Wednesday, August 24, 2022

The Man Who Invented Motion Pictures: A True Tale of Obsession, Murder and the Movies by Paul Fischer

 Lizzie was certain Thomas Edison had something to do with her husband's disappearance.  Everyone knew he stole credit that wasn't his and Louis had vanished eight months before Edison had suddenly unveiled "his" Kinotoscope, so similar to Louis's invention.  Adolphe, too, was certain his father had been "eliminated."  It was said, after all, that Edison sometimes worked with Allan Pinkerton's National Detective Agency, whose squads infiltrated unions and violently broke up labot movements, whose armed watchmen could be relied on to do whatever it took to protect the financial interests of their clients.                                                                                                                                                                 Paul Fischer, The Man Who Invented Motion Pictures (Simon & Schuster, 2022)
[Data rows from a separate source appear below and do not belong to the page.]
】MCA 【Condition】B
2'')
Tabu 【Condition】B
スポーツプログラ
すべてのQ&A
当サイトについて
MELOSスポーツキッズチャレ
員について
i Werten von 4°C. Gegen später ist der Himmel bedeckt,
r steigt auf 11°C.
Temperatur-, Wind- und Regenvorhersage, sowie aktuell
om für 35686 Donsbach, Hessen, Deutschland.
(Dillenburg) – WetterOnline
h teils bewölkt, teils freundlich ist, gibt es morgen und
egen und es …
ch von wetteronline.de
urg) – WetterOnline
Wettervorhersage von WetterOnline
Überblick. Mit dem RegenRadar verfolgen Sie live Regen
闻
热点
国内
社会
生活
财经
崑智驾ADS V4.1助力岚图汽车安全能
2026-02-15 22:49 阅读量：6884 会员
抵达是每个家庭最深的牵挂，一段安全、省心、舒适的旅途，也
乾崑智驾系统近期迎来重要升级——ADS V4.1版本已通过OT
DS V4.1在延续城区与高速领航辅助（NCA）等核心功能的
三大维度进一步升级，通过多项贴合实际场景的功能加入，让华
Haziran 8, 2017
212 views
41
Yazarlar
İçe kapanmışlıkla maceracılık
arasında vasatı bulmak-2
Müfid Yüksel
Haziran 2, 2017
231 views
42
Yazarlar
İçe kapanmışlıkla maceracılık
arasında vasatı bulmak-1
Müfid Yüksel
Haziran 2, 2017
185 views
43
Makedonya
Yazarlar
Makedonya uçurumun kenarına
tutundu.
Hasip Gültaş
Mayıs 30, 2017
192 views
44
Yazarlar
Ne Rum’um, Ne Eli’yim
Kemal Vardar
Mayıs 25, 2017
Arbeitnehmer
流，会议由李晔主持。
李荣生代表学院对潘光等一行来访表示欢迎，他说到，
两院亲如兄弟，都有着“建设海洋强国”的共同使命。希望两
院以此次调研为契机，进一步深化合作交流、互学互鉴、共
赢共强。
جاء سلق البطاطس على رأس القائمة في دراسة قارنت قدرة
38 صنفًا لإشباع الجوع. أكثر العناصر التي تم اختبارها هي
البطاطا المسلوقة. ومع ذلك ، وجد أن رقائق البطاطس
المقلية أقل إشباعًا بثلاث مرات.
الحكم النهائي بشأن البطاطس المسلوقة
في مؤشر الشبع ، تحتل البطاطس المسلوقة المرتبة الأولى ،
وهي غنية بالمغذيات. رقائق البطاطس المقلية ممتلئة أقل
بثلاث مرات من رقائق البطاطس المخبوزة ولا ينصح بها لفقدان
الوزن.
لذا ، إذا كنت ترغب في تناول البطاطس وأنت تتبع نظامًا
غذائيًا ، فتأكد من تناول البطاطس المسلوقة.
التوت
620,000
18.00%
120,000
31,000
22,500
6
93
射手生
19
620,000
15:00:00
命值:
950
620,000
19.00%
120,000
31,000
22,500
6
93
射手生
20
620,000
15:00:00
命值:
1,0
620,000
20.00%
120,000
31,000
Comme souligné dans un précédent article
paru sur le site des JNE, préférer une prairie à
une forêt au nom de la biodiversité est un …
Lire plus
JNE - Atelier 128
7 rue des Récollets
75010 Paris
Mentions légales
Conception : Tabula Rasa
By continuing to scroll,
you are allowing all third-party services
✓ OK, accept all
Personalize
Fischer makes a good case for Louis Le Prince as the inventor of the motion picture; his patents in America and Europe in 1890 were the first from a number of inventors working on this same idea.  But Le Prince disappeared in 1890 and no trace of him was ever found, therefore Louis's wife Lizzie could not invoke the patents until 1897, when Louis was declared officially dead and Thomas Edison had succeeded in manipulating his own patents in order to declare himself the inventor of motion pictures and to sue anyone who exhibited films as infringements on his invention (which was actually developed by Edison's employee William K. Dickson).  Le Prince's first film, Roundhay Garden Scene, was produced in 1888 but shown only to friends and not publicly shown.

Fischer's book is partly a defense of Le Prince as inventor of motion pictures -- including a great deal of technical detail -- but is also a history of others who were working towards the same end, including those we may have heard of, Georges Melies and the Lumiere brothers, as well as those we may not have heard of, William Friese-Greene and Etienne-Jules Marey.  Fischer's research is both deep and wide, from the France of Le Prince's birth to the time he spent in America and, mostly, in England, including the names of all his helpers and assistants.